インフルエンザ治療薬に、1回飲むだけで治療ができる薬が発売されました。
1回飲むだけで治療できるなんて、確かにとても素晴らしいと思います。

しかし、インフルエンザが流行し出すにつれ、
あまりテレビを見ない自分でさえ、開業医の先生や、著明な役職のある先生が
そのお薬について説明しているのを多く見かけます。
あたかもその薬を推奨しているような…。
こういうときは疑わないといけません。
本当にそんなに素晴らしいのかと。

テレビでは副作用についてもいくつか説明がありましたが、どれもありきたりなものばかりです。

しかしもっと重大な副作用があります。

それは、耐性株を増やしてしまうということです。

つまり薬が効かないウイルスを多く作り出してしまう可能性が高いのです。
インフルエンザの種類によっては、これまでのインフルエンザ治療薬よりも耐性株を作りやすいと言うデータが出ています。
しかも、罹病期間が延びたり、発熱期間が延びてしまったケースもあるのです。
薬を飲んで治療したつもりが、逆に悪いウルスを作り出し、病気が長引いてしまうのです。

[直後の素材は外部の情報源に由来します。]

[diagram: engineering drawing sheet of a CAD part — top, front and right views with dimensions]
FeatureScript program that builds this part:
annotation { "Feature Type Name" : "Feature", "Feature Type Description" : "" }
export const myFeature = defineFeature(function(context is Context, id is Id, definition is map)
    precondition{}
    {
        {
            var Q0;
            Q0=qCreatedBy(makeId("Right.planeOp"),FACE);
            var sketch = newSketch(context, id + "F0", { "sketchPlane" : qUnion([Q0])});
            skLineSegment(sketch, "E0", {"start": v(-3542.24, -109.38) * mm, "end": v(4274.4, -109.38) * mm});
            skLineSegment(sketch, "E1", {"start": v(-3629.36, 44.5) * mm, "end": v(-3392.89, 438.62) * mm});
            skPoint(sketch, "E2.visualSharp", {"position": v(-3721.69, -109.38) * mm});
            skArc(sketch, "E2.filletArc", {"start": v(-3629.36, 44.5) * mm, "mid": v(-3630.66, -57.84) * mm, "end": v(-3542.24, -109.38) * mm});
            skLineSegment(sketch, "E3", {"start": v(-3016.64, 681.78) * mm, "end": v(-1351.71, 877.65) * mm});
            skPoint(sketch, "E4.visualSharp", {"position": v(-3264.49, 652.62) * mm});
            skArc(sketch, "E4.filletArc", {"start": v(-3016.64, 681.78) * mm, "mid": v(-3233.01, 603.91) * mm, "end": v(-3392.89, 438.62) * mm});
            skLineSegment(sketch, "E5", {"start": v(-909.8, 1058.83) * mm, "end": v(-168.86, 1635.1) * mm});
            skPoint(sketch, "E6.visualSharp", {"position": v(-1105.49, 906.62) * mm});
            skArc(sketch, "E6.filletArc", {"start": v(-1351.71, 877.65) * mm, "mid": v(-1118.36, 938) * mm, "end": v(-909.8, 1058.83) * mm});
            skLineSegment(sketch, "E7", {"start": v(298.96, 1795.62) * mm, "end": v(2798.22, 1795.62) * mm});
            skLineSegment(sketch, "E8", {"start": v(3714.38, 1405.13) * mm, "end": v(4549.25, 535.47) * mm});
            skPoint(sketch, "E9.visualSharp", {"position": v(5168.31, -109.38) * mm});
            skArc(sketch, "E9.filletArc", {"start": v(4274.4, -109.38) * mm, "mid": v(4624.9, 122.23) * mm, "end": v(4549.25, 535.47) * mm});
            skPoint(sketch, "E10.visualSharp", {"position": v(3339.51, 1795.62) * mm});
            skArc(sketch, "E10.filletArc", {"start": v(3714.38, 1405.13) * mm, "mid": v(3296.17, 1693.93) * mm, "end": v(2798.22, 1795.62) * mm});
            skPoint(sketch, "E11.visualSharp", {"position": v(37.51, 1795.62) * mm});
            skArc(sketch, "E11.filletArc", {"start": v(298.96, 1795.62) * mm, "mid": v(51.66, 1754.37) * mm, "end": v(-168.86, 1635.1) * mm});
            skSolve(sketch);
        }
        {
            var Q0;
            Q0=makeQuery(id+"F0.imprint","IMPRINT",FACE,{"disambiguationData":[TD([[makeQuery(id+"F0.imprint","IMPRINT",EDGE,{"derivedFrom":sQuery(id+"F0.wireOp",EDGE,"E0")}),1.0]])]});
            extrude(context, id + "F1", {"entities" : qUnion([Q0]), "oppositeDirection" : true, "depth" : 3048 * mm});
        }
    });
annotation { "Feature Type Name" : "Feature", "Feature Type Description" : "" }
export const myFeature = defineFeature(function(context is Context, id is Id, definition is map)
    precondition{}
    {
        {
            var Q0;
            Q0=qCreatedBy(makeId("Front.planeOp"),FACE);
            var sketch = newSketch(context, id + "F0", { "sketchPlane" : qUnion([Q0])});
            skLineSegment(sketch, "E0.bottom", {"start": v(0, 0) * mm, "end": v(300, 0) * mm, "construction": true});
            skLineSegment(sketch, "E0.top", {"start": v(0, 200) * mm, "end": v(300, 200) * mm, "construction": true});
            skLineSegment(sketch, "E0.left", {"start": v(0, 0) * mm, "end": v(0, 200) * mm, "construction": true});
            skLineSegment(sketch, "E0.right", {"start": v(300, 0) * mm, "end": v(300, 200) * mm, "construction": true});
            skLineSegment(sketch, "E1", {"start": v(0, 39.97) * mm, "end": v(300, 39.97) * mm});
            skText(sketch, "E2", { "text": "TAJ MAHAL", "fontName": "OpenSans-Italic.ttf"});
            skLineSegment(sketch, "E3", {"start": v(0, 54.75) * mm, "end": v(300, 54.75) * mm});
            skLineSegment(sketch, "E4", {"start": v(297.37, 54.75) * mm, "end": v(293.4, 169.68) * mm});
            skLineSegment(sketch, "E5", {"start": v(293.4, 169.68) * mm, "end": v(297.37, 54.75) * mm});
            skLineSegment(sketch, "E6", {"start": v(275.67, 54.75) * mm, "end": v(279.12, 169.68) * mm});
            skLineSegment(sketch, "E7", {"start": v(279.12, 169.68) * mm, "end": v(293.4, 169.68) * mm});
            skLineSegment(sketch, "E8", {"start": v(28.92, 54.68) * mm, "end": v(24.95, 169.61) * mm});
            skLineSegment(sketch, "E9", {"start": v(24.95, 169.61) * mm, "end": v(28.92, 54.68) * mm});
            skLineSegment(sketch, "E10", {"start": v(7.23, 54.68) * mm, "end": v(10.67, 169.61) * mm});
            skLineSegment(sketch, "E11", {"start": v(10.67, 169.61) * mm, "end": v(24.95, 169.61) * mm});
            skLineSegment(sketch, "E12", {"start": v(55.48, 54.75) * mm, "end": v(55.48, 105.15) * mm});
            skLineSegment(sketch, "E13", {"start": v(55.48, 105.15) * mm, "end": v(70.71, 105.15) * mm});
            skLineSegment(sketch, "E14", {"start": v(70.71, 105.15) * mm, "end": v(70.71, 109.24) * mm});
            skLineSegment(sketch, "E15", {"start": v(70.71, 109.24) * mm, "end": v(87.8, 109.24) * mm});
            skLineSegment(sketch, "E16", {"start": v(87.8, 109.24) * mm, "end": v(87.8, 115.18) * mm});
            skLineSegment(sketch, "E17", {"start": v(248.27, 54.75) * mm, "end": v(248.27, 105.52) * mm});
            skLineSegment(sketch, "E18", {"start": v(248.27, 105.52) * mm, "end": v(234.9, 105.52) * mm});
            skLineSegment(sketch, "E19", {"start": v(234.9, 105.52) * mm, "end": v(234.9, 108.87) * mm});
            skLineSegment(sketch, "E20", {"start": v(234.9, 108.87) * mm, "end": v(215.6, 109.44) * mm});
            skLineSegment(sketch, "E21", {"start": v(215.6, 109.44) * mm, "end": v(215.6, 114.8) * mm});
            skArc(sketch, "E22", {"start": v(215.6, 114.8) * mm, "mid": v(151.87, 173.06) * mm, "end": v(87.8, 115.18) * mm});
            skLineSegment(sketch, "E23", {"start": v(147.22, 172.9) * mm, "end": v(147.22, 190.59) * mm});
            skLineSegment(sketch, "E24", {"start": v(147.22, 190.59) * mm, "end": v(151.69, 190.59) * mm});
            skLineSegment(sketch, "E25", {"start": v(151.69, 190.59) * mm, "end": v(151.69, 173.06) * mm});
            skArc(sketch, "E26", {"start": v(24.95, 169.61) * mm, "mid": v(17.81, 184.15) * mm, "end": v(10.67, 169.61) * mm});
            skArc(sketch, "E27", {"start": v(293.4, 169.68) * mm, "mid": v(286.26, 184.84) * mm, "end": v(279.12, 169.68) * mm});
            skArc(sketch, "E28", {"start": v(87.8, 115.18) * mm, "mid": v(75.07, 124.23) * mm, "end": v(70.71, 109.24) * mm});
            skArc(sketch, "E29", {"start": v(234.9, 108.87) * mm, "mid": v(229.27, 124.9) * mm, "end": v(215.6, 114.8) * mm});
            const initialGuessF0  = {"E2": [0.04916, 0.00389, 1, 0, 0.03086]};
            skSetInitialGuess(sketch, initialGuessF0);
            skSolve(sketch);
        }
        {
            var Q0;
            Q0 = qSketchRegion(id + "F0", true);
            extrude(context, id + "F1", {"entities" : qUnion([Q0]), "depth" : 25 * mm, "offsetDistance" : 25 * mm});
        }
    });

この耐性を持ったインフルエンザウイルスが他人にうつるかどうかはわからないと今のところは言われていますが、ほぼ確実にうつるでしょう。
薬に効かないインフルエンザウイルスがどんどん増えてしまう可能性があります。

新しい薬、一回飲むだけで良い薬、などといわれるとみんな素晴らしいと思ってしまいますが、何でも飛びつくのはよくありません。
「医者が言っているから安心」ではないのです。

某有名病院では、やはり耐性株の懸念と、小児のデータが十分ではないなどの理由からこの新薬の採用は見合わせているようです。
データが十分でないのに小児への適応が通っていること自体が恐ろしいです。
ただこの病院も、タミフルを第一選択としている時点でどうかと思いますが…。

1年以上前に、WHOではタミフルは「必須医薬品」リストで「保健システムに最低限必要な薬」から「補足的な薬」に格下げされているのです。
理由は、「大人で症状のある期間を約1日短縮するだけで、入院や合併症を減らす効果はないとの研究が発表されるなど、以前考えられていたよりも効果は限定的との報告が出たため」とのことです。
そんなタミフルを、日本は世界消費量の75%を占めているのです。
全世界で日本だけがのほほんと安易にタミフルを消費し続けているのです。

タミフルには異常行動の副作用も気になりますが、
御用学者は「インフルエンザにかかっただけで異常行動はでる」と言い続け、
この前の8月にはそれまで使用を差し控えていた10代への投与を厚労省が認めてしました。

ちなみに、タミフルは他の薬剤と比べて異常行動は16倍多いというデータがあります。
御用学者さんがおっしゃるように、インフルエンザにかかっただけで異常行動がでるとは思えませんが…。
それならなぜ今まで問題にならなかったのでしょうか??
タミフルは2001年に日本で発売されましたが、それ以前にインフルエンザに罹患しただけで今ほど異常行動など問題になっていたのでしょうか??

高齢者などではうまく吸入ができないケースもあるため内服に頼らざるを得ないケースもありますが、もともと体力のある方は漢方薬の麻黄湯がおすすめです。
あるいは予防目的では漢方薬では補中益気湯がおすすめですし、
栄養でいえば、ビタミンD亜鉛の十分量の摂取が風邪・インフルエンザ予防に効果的と思われます。